Patients and doctors call for more responsibility
Chronic patients in Romania find it difficult to have access to treatment because of coronavirus pandemic.
Roxana Vasile, 22.10.2020, 14:00
The number of coronavirus
infections is constantly on the rise in Romania. Underfunded for years, the
Romanian healthcare system is one of the least performing in Europe. Given this
grim reality, many are sounding an alarm signal and criticising the authorities
for their handling of the current health crisis. As the number of coronavirus cases
is growing, the number of available beds in hospitals is decreasing.
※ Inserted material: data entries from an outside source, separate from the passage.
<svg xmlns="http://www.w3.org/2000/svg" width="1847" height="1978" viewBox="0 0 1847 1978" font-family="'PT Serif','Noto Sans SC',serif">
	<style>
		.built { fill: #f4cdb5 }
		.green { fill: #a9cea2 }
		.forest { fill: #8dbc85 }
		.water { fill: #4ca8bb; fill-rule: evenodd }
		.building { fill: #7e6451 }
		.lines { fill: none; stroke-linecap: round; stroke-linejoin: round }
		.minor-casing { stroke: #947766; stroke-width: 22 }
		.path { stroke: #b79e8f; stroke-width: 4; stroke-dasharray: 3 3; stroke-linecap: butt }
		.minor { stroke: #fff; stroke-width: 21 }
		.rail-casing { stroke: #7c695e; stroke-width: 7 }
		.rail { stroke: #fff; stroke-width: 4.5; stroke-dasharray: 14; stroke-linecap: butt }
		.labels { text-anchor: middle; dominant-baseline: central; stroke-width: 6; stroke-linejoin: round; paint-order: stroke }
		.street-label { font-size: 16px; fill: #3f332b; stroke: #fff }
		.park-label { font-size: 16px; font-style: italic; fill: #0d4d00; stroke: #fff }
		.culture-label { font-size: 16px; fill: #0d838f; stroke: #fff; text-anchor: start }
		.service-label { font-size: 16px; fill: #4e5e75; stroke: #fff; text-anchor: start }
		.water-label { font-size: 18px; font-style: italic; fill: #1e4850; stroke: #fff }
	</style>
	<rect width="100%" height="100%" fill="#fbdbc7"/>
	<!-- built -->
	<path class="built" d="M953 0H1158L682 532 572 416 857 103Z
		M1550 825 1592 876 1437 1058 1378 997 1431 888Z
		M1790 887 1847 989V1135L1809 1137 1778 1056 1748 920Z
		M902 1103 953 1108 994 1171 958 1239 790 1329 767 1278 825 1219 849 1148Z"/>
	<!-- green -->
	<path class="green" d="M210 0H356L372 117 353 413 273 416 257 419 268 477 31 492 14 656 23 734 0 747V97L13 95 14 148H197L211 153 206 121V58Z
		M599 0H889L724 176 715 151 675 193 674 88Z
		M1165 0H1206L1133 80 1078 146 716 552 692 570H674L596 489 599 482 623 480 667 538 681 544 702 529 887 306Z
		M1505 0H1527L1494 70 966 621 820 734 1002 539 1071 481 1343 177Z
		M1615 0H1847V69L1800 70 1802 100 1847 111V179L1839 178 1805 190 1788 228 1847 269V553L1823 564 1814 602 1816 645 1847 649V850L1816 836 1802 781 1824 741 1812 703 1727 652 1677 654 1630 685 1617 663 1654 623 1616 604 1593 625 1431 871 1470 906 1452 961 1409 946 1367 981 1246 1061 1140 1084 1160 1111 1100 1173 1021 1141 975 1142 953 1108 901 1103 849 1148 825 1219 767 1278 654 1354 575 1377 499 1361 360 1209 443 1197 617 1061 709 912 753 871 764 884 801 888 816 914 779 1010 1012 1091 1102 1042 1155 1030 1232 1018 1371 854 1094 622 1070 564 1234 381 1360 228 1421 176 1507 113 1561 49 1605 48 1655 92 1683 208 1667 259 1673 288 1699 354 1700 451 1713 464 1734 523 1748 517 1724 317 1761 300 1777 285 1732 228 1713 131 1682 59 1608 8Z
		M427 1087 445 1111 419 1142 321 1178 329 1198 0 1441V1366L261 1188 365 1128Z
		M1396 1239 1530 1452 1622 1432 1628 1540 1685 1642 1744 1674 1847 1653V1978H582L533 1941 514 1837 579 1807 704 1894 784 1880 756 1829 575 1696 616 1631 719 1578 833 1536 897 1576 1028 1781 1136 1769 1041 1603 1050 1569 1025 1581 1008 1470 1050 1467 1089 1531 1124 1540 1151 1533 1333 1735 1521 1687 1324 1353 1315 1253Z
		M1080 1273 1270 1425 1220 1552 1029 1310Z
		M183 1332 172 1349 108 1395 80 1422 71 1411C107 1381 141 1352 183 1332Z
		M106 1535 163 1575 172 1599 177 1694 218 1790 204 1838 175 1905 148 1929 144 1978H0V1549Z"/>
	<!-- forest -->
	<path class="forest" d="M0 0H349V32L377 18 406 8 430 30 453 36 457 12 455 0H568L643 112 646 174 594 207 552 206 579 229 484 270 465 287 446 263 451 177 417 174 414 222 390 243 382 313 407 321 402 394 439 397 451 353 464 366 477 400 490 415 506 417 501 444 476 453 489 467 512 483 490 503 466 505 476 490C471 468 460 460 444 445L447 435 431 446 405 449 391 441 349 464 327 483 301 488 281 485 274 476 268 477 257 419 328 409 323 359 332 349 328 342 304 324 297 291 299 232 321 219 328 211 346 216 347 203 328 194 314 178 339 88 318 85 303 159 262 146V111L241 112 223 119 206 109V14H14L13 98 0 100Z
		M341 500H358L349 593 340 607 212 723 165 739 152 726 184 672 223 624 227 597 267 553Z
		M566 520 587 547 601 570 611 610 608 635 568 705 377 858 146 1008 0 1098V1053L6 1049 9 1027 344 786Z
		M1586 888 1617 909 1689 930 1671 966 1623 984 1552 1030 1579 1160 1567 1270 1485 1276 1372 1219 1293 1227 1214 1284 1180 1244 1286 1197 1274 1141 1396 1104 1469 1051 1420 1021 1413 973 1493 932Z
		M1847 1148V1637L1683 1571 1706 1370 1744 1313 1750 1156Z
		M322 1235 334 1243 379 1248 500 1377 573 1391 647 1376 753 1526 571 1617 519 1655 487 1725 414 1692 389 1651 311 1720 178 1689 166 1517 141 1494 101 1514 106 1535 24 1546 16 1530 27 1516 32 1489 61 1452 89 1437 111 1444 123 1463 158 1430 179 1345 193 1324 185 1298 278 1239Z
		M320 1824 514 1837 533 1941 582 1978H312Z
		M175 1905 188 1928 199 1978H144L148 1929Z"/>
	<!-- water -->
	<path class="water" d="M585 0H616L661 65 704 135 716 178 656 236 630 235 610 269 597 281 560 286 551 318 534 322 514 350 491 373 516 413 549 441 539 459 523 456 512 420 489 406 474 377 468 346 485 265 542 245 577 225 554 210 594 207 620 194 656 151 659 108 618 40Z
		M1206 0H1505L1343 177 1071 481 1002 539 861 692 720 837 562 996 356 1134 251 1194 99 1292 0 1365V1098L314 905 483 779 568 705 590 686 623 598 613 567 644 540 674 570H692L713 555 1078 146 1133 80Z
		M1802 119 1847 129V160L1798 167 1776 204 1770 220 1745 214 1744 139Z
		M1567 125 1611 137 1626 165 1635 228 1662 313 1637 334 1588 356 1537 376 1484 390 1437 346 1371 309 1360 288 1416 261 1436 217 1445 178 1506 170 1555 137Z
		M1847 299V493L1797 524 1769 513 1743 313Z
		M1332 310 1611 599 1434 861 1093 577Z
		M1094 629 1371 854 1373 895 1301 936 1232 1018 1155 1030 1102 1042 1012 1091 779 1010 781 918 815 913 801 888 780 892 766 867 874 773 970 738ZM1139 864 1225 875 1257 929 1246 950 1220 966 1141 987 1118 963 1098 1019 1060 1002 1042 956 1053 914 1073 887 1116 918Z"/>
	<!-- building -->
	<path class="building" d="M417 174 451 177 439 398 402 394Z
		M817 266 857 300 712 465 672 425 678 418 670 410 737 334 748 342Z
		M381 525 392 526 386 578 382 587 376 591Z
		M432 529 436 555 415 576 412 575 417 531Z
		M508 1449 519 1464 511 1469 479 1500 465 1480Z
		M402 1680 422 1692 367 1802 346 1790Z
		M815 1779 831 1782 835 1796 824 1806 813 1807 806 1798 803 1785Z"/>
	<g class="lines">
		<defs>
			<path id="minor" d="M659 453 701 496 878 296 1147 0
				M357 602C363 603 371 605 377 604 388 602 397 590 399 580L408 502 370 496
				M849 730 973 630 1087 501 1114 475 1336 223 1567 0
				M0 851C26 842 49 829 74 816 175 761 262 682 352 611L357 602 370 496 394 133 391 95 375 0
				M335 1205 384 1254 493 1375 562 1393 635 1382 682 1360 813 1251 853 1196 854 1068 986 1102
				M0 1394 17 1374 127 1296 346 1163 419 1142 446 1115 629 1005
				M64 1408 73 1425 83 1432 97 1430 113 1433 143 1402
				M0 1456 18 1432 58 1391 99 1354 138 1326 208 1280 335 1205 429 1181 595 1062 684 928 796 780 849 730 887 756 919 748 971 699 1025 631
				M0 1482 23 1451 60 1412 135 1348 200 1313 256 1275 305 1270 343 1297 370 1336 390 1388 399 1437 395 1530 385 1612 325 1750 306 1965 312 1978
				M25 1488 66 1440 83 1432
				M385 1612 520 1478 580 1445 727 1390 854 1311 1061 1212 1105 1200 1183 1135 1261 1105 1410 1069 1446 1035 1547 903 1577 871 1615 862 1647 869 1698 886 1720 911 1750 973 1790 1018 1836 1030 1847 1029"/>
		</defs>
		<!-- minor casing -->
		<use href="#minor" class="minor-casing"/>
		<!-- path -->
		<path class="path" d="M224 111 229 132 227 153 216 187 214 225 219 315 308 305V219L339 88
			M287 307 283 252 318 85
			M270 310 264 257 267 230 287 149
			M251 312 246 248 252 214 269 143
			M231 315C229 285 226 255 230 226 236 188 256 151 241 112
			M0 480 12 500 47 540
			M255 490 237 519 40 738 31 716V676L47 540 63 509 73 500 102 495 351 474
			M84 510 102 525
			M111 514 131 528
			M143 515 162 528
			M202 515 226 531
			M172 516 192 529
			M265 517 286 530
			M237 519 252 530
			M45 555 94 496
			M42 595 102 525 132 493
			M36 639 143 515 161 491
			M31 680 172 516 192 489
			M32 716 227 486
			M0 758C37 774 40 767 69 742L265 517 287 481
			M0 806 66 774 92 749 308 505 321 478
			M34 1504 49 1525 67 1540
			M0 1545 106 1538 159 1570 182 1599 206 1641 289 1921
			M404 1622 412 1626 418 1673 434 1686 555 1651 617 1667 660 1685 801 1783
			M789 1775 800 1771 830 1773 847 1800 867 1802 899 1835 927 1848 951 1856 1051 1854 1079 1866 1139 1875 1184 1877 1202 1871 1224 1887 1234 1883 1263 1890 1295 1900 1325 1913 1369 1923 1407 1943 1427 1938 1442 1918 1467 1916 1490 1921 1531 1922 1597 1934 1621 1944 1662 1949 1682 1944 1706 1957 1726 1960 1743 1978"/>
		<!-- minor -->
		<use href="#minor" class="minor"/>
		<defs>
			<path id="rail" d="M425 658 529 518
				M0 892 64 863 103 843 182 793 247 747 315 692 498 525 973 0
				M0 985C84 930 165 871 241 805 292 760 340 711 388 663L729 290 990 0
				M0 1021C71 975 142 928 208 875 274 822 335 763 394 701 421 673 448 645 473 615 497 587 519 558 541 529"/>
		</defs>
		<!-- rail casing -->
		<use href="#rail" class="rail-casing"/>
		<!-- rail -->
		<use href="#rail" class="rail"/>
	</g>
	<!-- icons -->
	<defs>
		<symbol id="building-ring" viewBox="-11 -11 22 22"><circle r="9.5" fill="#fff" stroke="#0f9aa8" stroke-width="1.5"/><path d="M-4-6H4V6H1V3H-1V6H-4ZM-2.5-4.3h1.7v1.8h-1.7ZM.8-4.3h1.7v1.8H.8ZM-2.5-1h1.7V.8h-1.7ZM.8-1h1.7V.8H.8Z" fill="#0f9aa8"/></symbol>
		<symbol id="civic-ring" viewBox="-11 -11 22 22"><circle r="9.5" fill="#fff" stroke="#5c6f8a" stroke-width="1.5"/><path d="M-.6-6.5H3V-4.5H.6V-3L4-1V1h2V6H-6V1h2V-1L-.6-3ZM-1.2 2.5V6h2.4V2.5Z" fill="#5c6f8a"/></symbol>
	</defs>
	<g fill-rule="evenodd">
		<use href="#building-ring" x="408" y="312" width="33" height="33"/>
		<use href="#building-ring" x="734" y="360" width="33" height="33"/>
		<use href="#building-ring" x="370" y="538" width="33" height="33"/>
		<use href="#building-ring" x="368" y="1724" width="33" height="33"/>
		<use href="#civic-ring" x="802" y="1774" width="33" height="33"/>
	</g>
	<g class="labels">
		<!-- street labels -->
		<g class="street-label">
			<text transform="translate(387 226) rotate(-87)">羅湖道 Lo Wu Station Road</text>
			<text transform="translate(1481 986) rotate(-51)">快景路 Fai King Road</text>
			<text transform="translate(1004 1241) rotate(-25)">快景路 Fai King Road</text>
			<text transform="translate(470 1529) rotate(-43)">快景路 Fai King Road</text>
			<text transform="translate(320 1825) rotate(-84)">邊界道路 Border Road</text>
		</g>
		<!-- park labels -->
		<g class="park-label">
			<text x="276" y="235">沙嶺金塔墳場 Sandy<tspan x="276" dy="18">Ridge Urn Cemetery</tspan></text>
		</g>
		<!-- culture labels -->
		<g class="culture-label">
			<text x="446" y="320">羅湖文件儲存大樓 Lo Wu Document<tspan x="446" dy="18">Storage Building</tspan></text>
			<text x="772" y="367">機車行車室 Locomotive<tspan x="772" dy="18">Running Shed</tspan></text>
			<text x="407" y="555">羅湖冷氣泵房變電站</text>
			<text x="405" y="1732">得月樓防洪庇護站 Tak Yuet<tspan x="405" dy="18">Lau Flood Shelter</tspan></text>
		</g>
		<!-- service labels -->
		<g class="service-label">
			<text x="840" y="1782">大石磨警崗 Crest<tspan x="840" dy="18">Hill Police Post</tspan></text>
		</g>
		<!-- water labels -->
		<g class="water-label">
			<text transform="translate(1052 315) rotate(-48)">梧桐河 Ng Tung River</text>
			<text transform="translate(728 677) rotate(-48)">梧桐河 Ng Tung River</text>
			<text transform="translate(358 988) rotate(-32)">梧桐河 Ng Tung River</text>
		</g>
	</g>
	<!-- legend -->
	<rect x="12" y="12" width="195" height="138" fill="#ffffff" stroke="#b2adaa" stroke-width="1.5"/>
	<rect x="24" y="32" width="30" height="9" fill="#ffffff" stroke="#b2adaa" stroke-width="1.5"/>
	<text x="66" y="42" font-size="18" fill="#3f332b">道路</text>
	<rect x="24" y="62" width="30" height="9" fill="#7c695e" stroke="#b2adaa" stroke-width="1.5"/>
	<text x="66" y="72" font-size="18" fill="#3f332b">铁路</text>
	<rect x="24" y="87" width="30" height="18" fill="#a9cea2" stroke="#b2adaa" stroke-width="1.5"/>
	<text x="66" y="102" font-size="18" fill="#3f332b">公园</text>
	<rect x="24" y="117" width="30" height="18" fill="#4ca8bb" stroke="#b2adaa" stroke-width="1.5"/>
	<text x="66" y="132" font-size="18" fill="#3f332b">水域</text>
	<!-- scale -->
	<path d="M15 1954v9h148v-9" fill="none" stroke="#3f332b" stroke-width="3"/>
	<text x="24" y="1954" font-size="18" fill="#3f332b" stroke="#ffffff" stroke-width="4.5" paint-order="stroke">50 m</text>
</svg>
And even where
more beds are supplied, there is still not enough staff available.
Until not long ago in favour
of treating all coronavirus cases in hospital, including asymptomatic and mild
cases, healthcare officials are now changing the rules and want these latter types
of cases to be treated at home. This would free hospital beds for those with
serious forms of infection. Except that if some of the asymptomatic and mild
cases do at some point need intensive care treatment, there is a risk there won’t
be a free bed for them.
Under the circumstances, the
doctor and researcher Octavian Jurma told Radio Romania that the authorities
should adopt a more proactive approach:
We begin to take action
based on the numbers we see, when we see them. If, for example, today we’re
having 5,000 new cases, the curve from two weeks ago would have indicated with
quite a lot of precision that we’d get to the point we are today. To keep up
with the pandemic, we must act today as if what we expect to happen in two weeks’
time has already happened. The measures taken as part of the red tier stage are
good measures. The problem is that they are always behind the pace of the
pandemic.
As the authorities are focusing
entirely on managing the coronavirus outbreak, chronic patients are sounding a
strong alarm signal: they too, have a right to medical care. The
transformation, often overnight, of healthcare facilities such as Colentina
hospital in Bucharest into facilities that are only treating coronavirus
patients is limiting the access of chronic patients to treatment. The president
of the Alliance of Chronic Patients, Cezar Irimia:
These patients feel
marginalised, abandoned, ignored by the healthcare system and are being left to
fend for themselves. There’s no proper assignment of these patients to
hospitals and doctors.
As for the solution, the
president of the Coalition of Organisations of Patients with Chronic Disorders,
Radu Gănescu:
The recommendations of the World Health Organisation
are clear: each hospital should treat both Covid and non-Covid patients. All
they need is to be provided with the necessary equipment and testing kits.